Meio da tarde de um dia frio e plúmbeo. No gabinete, atafulhado em papeis e minudências. A escuridão das nuvens acrescenta um travo tristonho à tarde sombria. Há uma tranquilidade exasperante. Na estrada habitualmente pejada de trânsito apenas um carro aqui e ali. Quase parecia uma madrugada desabitada de almas. A luz do dia desmentia-o. E nem o vento se notava, sequer uma ténue brisa, na quietude angustiante das folhas que já começavam a despontar nos galhos. Também os pássaros se tinham ausentado. De repente, um frémito de solidão. Pressentia algo de inusitado, desconfortável, inquietante.
Maquinalmente, invadi a Internet. Como tantas vezes, em pausas do trabalho para uma actualização da marcha do mundo. Só tranquilidade. Notícias corriqueiras, o marasmo habitual de factos feitos notícias na falta de coisa relevante para informar. Lá fora, a venenosa tranquilidade era a ilustração do macilento dia. E, no entanto, sentia que a calmaria era um falso sinal de sossego.
Subitamente, o alvoroço. Nos corredores, correrias desenfreadas de um lado para o outro. Na rua, atropelos de pessoas e de automóveis, todos em fuga desabrida. Até o vento estava de regresso, uma brisa gélida enterrada até à medula, trazendo arrepios que percorriam o corpo em toda a sua extensão. Ainda a lucidez de voltar à Internet, para perceber a razão do caos. Notícias desencontradas de um ataque nuclear. Londres, Berlim, Roma, Madrid, Paris, Munique, Viena, Varsóvia já tinham sido atingidos. Entre a confusão semeada, informações contraditórias, a angústia do silêncio do lado de lá, dos sítios onde as bombas tinham detonado. A incerteza aumentava: constava que ainda havia bombas por rebentar. Só não se sabia onde.
Enquanto o caos continuava a tomar conta das ruas, permanecia à frente do computador, procurando decifrar os acontecimentos. Tentei fazer telefonemas. Em vão: a rede estava sobrecarregada. Procurava saber junto de familiares algo mais, eles que tinham acesso à televisão. Queria saber se estavam em segurança, a minha maior preocupação. Pela impossibilidade do contacto, a angústia crescia. Soube-se, entretanto, a origem dos ataques: o Irão. E das retaliações prontas dos Estados Unidos, que não demoraram a enviar uma mão cheia de mísseis para o Irão. O cenário dantesco representado em filmes catastróficos estava montado. Do gabinete ao lado alguém me veio chamar. Que era imperioso que saíssemos já, para nos refugiarmos num abrigo (como se abrigos houvesse – apenas mais influências cinéfilas que se alojaram no subconsciente).

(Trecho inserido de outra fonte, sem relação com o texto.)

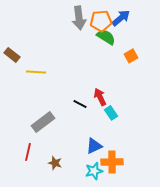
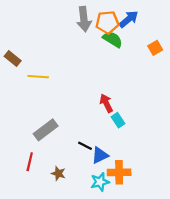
orange square: (131, 56) -> (155, 48), moved
black line: (80, 104) -> (85, 146), moved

Fui, sem saber por onde, apenas guiado pela multidão aturdida, parar ao abrigo. Depois de muitas escadas descidas rumo à escuridão de um refúgio enterrado incontáveis metros abaixo do solo. Estranhamente, a desordem tinha dado lugar à organização. As pessoas tinham-se arrumado, ordeiramente, nos vários compartimentos. A luz era baça, o ar carregado. Uma sensação de claustrofobia tomava conta de mim. Claustrofobia pela ausência de notícias sobre as pessoas que me são queridas. Pela incerteza de as voltar a ver. Ao meu lado, preces entrecortavam-se com os pensamentos que vogavam, confluindo sempre na interrogação que me angustiava: onde estão, como estão, as pessoas que quero bem? Nem assim consegui partilhar as orações que se contagiavam de pessoa em pessoa. Ao início apenas um rumor que se espalhava pela sala, as súplicas ficaram audíveis. Mergulhei no silêncio à medida que a ansiedade me invadia com mais força. Perdi a noção do tempo. Foi então que despertei. Não tinha passado de um pesadelo.
No torpor inicial da alvorada, ainda com a sensação desagradável de ter vivido o pesadelo que parecia tão real, perguntei-me que mistérios tem o subconsciente para nos conduzir por sonhos tão insondáveis. Lembro-me que escrevi, há meses, contra a campanha da moral internacional que quer vedar o acesso do Irão a armas nucleares. Discordei que as armas nucleares são um perigo se estiverem nas mãos de loucos ou Estados párias, rótulo que serve, no tempo que vivemos, ao Irão. Defendi que as armas nucleares são perigosas pela sua simples existência, não pelo facto de estarem nas mãos erradas. Meses mais tarde, um pesadelo que desmente ideias que coloquei em letra de forma.
Terão sido as imagens de violência dos extremistas islâmicos, as promessas de interminável guerra santa pela blasfémia dos cartoons dinamarqueses, e os comícios do presidente iraniano em que perpassa a imagem de uma ensandecida personagem que se prepara para semear o terror?